A wood fire flamed and crackled on the amber-tiled hearth, and the varied colouring of exquisitely bound books, the brightness of rose-bud chintz, and satin pillows heaped on low sofas, gave an air of life and cheerfulness which was wanting in the sumptuous spaciousness below.
"Why, what has happened to your photographs?" cried Sue, looking round the room, where one attractive feature had been a collection of panel, promenade, and other portraits of handsome and fashionable women, in court gowns, in ball gowns, in tea gowns, in riding habits, in fancy dress, nay, even in bathing dress, at Trouville or Dieppe, each in the costume the sitter thought most becoming—photographs framed in silver, in gold, in tortoiseshell, in ivory, in brocade, in Dresden china, in every kind of frame that ingenious manufacturers devise for people with expensive tastes. They had filled a long shelf at the top of the dado. They had been stuck up in every available corner, when Sue was last in the room; and, behold, there was not one of them left!
"Oh, I put the horrid things away," Grace said impatiently; "I wonder I didn't burn them. Who would wish to be surrounded by lying smiles—false friends?"
Sue said nothing; and even here, within four walls, the conversation was still about impersonal matters, the books the friends had read in the last half-year—a subject which both were fond of discussing—the authors they loved, the authors they hated, the successes they wondered at.
After an hour's talk Miss Rodney persuaded her friend to sing, but Lady Perivale was not in voice. She sang "There was a King in Thule" with less than her usual power, and then played desultory bits of Schumann and Schubert, while Sue turned over a pile of new magazines.
They parted without any allusion to the scandal, except that angry remark about the photographs.
"Good night, dear; it has been so sweet to spend a quiet evening with you."
"Come again very soon, Sue. Come to luncheon or dinner, whenever you can spare an hour or two."
The week wore itself out. Lady Perivale received plenty of letters, but they were almost all of them appeals to her purse—programmes of concerts, applications from hospitals, tradesmen's circulars; not a single letter or card of invitation from anybody of mark.

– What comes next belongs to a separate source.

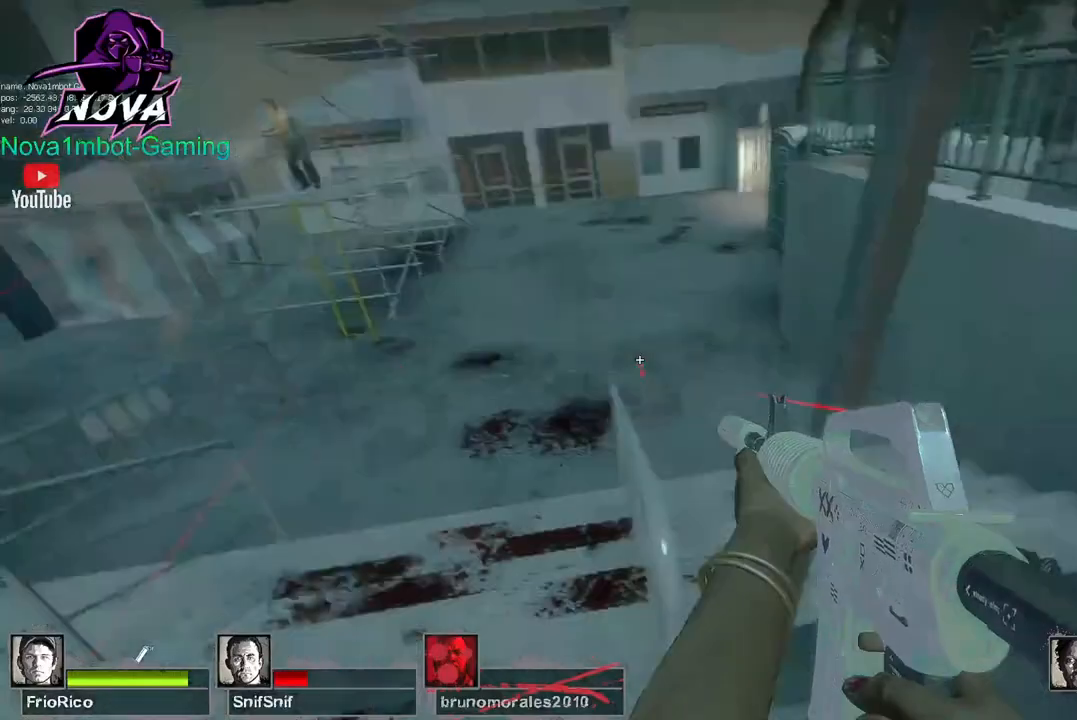
{"keys": ["w"], "mouse": [], "events": [[17, "a", "down"], [67, "w", "down"], [200, "a", "up"], [350, "q", "down"], [434, "q", "up"]]}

She was not without visitors on Wednesday afternoon; but they made a vastly different appearance in her drawing-rooms to her visitors of last year, and there were no yellow barouches and French victorias waiting in the square. A gushing widow with two rather tawdry daughters, whom she had met only at charity bazaars and an occasional omnium gatherum, and had severely kept at a distance, came sailing and simpering in, followed by two bushy fringes, pert retroussé noses, and suspiciously rosy lips, under picture hats of a cheap smartness, scintillating with mock diamonds.